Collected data

---+---

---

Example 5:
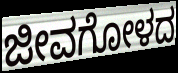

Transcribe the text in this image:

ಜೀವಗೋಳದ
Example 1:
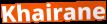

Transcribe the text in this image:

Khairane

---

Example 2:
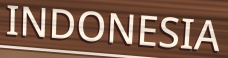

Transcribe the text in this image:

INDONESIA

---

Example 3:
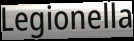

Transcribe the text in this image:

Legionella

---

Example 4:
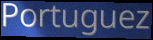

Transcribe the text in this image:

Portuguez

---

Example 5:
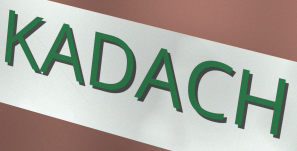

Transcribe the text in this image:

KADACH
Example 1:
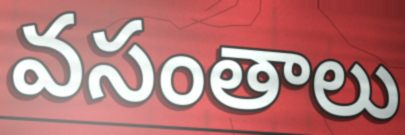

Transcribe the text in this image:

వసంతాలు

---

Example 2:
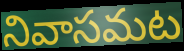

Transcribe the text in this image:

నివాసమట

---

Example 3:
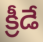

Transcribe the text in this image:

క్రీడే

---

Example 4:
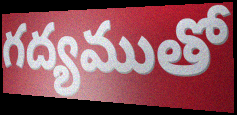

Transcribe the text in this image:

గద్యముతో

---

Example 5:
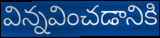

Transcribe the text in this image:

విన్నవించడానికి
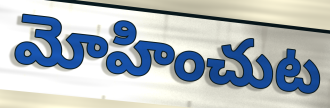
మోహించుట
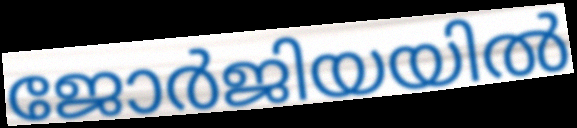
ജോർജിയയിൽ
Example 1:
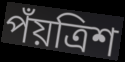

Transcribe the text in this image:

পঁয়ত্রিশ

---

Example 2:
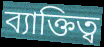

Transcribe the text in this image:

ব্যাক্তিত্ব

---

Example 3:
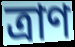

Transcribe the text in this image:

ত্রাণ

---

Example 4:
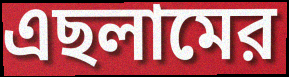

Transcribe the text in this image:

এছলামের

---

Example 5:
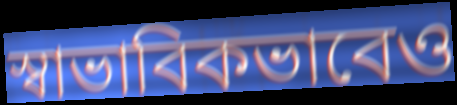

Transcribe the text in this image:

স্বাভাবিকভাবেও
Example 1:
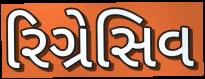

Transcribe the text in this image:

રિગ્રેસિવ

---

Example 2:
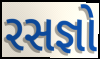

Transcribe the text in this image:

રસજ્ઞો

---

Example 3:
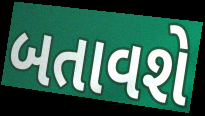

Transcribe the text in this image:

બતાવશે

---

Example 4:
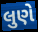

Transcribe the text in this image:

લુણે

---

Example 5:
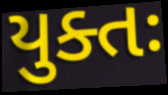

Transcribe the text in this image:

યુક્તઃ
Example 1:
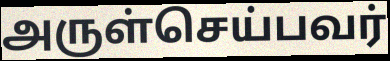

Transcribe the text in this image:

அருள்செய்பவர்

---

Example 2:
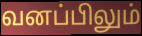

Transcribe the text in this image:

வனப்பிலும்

---+---

> **Work instruction**
Transcribe all of the data above exactly; no picture belongs in the copy.

> **Answer space**
---

Example 5:

Transcribe the text in this image:

ಜೀವಗೋಳದ
Example 1:

Transcribe the text in this image:

Khairane

---

Example 2:

Transcribe the text in this image:

INDONESIA

---

Example 3:

Transcribe the text in this image:

Legionella

---

Example 4:

Transcribe the text in this image:

Portuguez

---

Example 5:

Transcribe the text in this image:

KADACH
Example 1:

Transcribe the text in this image:

వసంతాలు

---

Example 2:

Transcribe the text in this image:

నివాసమట

---

Example 3:

Transcribe the text in this image:

క్రీడే

---

Example 4:

Transcribe the text in this image:

గద్యముతో

---

Example 5:

Transcribe the text in this image:

విన్నవించడానికి
మోహించుట
ജോർജിയയിൽ
Example 1:

Transcribe the text in this image:

পঁয়ত্রিশ

---

Example 2:

Transcribe the text in this image:

ব্যাক্তিত্ব

---

Example 3:

Transcribe the text in this image:

ত্রাণ

---

Example 4:

Transcribe the text in this image:

এছলামের

---

Example 5:

Transcribe the text in this image:

স্বাভাবিকভাবেও
Example 1:

Transcribe the text in this image:

રિગ્રેસિવ

---

Example 2:

Transcribe the text in this image:

રસજ્ઞો

---

Example 3:

Transcribe the text in this image:

બતાવશે

---

Example 4:

Transcribe the text in this image:

લુણે

---

Example 5:

Transcribe the text in this image:

યુક્તઃ
Example 1:

Transcribe the text in this image:

அருள்செய்பவர்

---

Example 2:

Transcribe the text in this image:

வனப்பிலும்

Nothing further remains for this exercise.